米中大戦によって放射能に汚染され死滅した地球。宇宙に脱出したわずかな人類は宇宙コロニーに住み、月の地下資源を頼りに宇宙生活を続ける。月往還船の船長・美島は行方不明になった地球環境調査隊の捜索ため地球に下りるというお話。
航空サスペンスの作家さんらしく、航空機の描写が細かくてすごい。総ページ数が250と薄いけれど、綺麗にまとまっていて読みやすかったです。
同じく放射能で死滅してゆく地球で、穏やかに死を受け入れる人々を描くネヴィル・シュートの『渚にて 人類最後の日』に対する返歌だなと思いました。どんなに辛くても最後まで生きることをあきらめないという逆のメッセージ。

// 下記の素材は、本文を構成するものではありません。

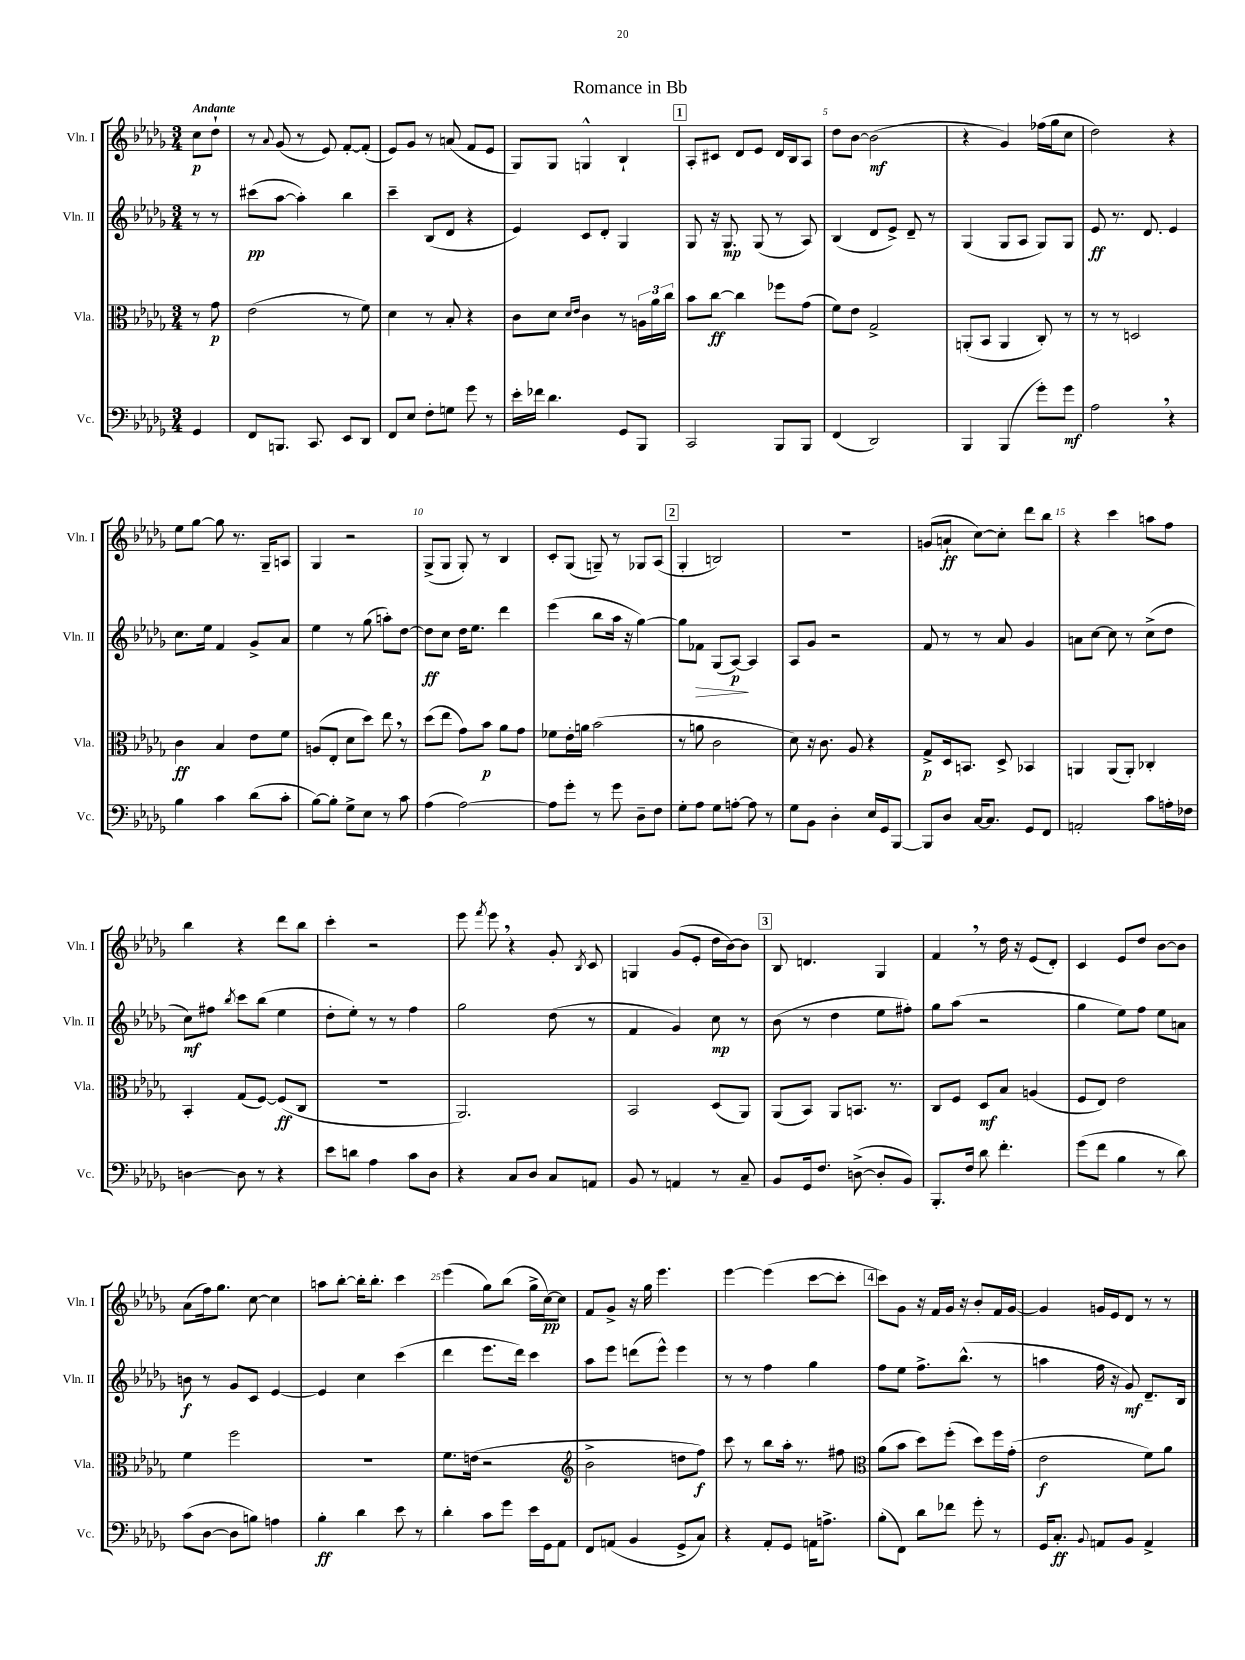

**kern	**kern	**kern	**kern
*staff4	*staff3	*staff2	*staff1
*clefF4	*clefC3	*clefG2	*clefG2
*k[b-e-a-d-g-]	*k[b-e-a-d-g-]	*k[b-e-a-d-g-]	*k[b-e-a-d-g-]
*M3/4	*M3/4	*M3/4	*M3/4
4GG-	8r	8r	8cc
.	8g-	8r	8dd-`
=	=	=	=
8FF	(2e-	(8ccc#	8r
.	.	.	8qqa-
8.BBB	.	[8aa-	(8g-
.	.	4aa-'])	8r
8.CC	.	.	.
.	.	.	8e-)
8EE-	8r	4bb-	[8f'
8DD-	8f)	.	(8f']
=	=	=	=
8FF	4d-	4ccc~	8e-)
8E-	.	.	8g-
8F'	8r	(8B-	8r
8G	8B-'	8d-	(8a
8g-	4r	4r	8f
8r	.	.	8e-
=	=	=	=
16e-'	8c	4e-)	8G-)
16f-	.	.	.
4.d-	8d-	.	8G-
.	16qqd-	.	.
.	16qqe-	.	.
.	4c	8c	4G^^
.	.	8d-'	.
8GG-	8r	4G-	4B-`
8BBB-	24A	.	.
.	24a-	.	.
.	24cc	.	.
=	=	=	=
2CC	8b-	8G-	8A-'
.	[8cc	16r	8c#
.	.	8.G-	.
.	4cc]	.	8d-
.	.	(8G-	8e-
8BBB-	8ff-	8r	16d-
.	.	.	16B-
8BBB-	(8g-	8A-)	8A-
=	=	=	=
(4FF	8f)	(4B-	8dd-
.	8e-	.	[8b-
2DD-)	2G-^	8d-	(2b-]
.	.	8e-^)	.
.	.	8d-~	.
.	.	8r	.
=	=	=	=
4BBB-	(8AA'	(4G-	4r
.	8BB-	.	.
(4BBB-	4AA	8G-	4g-)
.	.	8A-	.
8g-')	8C')	8G-)	(16ff-
.	.	.	16gg-
8g-	8r	8G-	8cc
=	=	=	=
2A-	8r	8e-	2dd-)
.	8r	8.r	.
.	2D	.	.
.	.	8.d-	.
4r	.	4e-	4r
=	=	=	=
4B-	4c	8.cc	8ee-
.	.	.	[8gg-
.	.	16ee-	.
4c	4B-	4f	8gg-]
.	.	.	8.r
(8d-	8e-	8g-^	.
.	.	.	16G-~
8c'	8f	8a-	8A
=	=	=	=
[8B-)	(8A	4ee-	4G-
8B-']	8E-'	.	.
8G-^	8d-	8r	2r
8E-	8dd-)	(8gg-	.
8r	8ee-	8aa')	.
8c	8r	[8dd-	.
=	=	=	=
(4A-	(8dd-	8dd-]	(8G-^
.	8ee-	8cc	8G-
[2A-)	8g-)	16dd-	8G-')
.	.	8.ee-	.
.	8b-	.	8r
.	8a-	4ddd-	4B-
.	8g-	.	.
=	=	=	=
8A-]	8f-	(4eee-	8c'
8g-'	16e-'	.	(8G-
.	16a	.	.
8r	(2b-	8bb-	8G~)
8g-	.	16aa-	8r
.	.	16r	.
8D-~	.	[4gg-)	8G-
8F	.	.	(8A-
=	=	=	=
8G-'	8r	8gg-]	4G-'
8A-	8a	8f-	.
8G-	2c	(8G-	2B)
[8A'	.	[8A-)	.
8A]	.	4A-]	.
8r	.	.	.
=	=	=	=
8G-	8d-)	8A-	2.r
8BB-	16r	8g-	.
.	8.c	.	.
4D-'	.	2r	.
.	8A-	.	.
16E-	4r	.	.
16GG-	.	.	.
[8BBB-	.	.	.
=	=	=	=
8BBB-]	8G-^	8f	(8g
8D-	16D-	8r	8a`
.	8.BB	.	.
[16C	.	8r	[8cc)
8.C]	.	.	.
.	8D-^	8a-	8cc']
8GG-	4BB-	4g-	8ddd-
8FF	.	.	8bb-
=	=	=	=
2AA'	4AA	8a	4r
.	.	[8cc	.
.	(8AA	8cc]	4ccc
.	8AA')	8r	.
8c	4C-'	(8cc^	8aa
16A'	.	8dd-	8ff
16F-	.	.	.
=	=	=	=
[4D	4BB-'	8cc)	4bb-
.	.	8ff#	.
.	.	8qbb-	.
8D]	(8G-	8ccc	4r
8r	[8F)	(8bb-	.
4r	(8F]	4ee-	8ddd-
.	8C	.	8bb-
=	=	=	=
8e-	2.r	8dd-'	4ccc'
8d	.	8ee-')	.
4A-	.	8r	2r
.	.	8r	.
8c	.	4ff	.
8D-	.	.	.
=	=	=	=
4r	2.AA-)	2gg-	8eee-
.	.	.	8qfff
.	.	.	8eee-
8C	.	.	4r
8D-	.	.	.
8C	.	(8dd-	8g-'
.	.	.	8qB-
8AA	.	8r	8c
=	=	=	=
8BB-	2BB-	4f	4G
8r	.	.	.
4AA	.	4g-)	(8g-
.	.	.	8e-'
8r	(8D-	8cc	16dd-
.	.	.	[16b-)
8C~	8AA-)	8r	8b-]
=	=	=	=
8BB-	(8AA-	(8b-	8B-
16GG-	8BB-)	8r	4.d
8.F	.	.	.
.	8AA-	4dd-	.
([8D^	8.BB	.	.
8D']	.	8ee-	4G-
.	8.r	.	.
8BB-)	.	8ff#')	.
=	=	=	=
8.BBB-'	8C	8gg-	4f
.	8F	(8aa-	.
16F	.	.	.
8d-	8D-	2r	8r
4.f'	8B-	.	16dd-
.	.	.	16r
.	(4A	.	(8e-
.	.	.	8d-')
=	=	=	=
(8g-	8F	4gg-	4c
8f	8E-)	.	.
4B-	2e-	8ee-)	8e-
.	.	8ff	8dd-
8r	.	8ee-	[8b-
8d-)	.	8a	8b-]
=	=	=	=
(8c	4f	8b	(8a-
[8D-	.	8r	16ff)
.	.	.	8.gg-
8D-]	2ff	8g-	.
8B)	.	8c	[8cc
4A	.	[4e-	4cc]
=	=	=	=
4B-'	2.r	4e-]	8aa
.	.	.	[8bb-'
4d-	.	4cc	16bb-']
.	.	.	8.bb-'
8e-	.	(4ccc	4ccc
8r	.	.	.
=	=	=	=
4d-'	8.f	4ddd-	(4eee-
.	(16e	.	.
8c	2r	8.eee-	8gg-)
8g-	.	.	(8bb-
.	.	16ddd-)	.
16e-	.	4ccc	16gg-^
16GG-	.	.	[16cc)
8AA-	.	.	8cc]
=	=	=	=
*	*clefG2	*	*
8FF	2b-^	8aa-	8f
(8AA	.	8eee-	8g-^
4BB-	.	(8ddd	16r
.	.	.	16gg-
.	.	8eee-^^)	4.eee-
8GG-^	8dd	4eee-	.
8C)	8ff)	.	.
=	=	=	=
4r	8ccc	8r	[4eee-
.	8r	8r	.
8AA-'	8bb-	4ff	(4eee-]
8GG-	16aa-'	.	.
.	8.r	.	.
16AA	.	4gg-	[8ccc
8.A^	.	.	.
.	8ff#	.	8ccc']
=	=	=	=
*	*clefC3	*	*
(8B-'	(8a-	8ff	8ccc)
8FF)	8b-	8ee-	8g-
8d-	8dd-)	8.ff^	16r
.	.	.	16f
8f-	(8ff'	.	16g-
.	.	(8.bb-^^	16r
8g-'	8dd-)	.	8b-'
8r	16ff	8r	16f
.	(16g-'	.	[16g-
=	=	=	=
16GG-	2e-	4aa	4g-]
8.C'	.	.	.
8qqBB-	.	.	.
8AA	.	16ff	16g
.	.	16r	16e-
8BB-	.	8g-)	8d-
4AA^	8f)	8.d-~	8r
.	8a-	.	8r
.	.	16B-	.
==	==	==	==
*-	*-	*-	*-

大戦中にコロニー行きのシャトルに上級市民というか、権力者が一番先に乗って宇宙へ脱出したため、権力者優遇の格差社会がそのまま宇宙コロニーにあるのもかなりきつい環境。主人公達が鮭缶を開けるところから海の匂いを懐かしがるのが上手いと思いました。匂いって大事ですね。その後の鮭の遡上と地球の帰還を繋げるところもよき。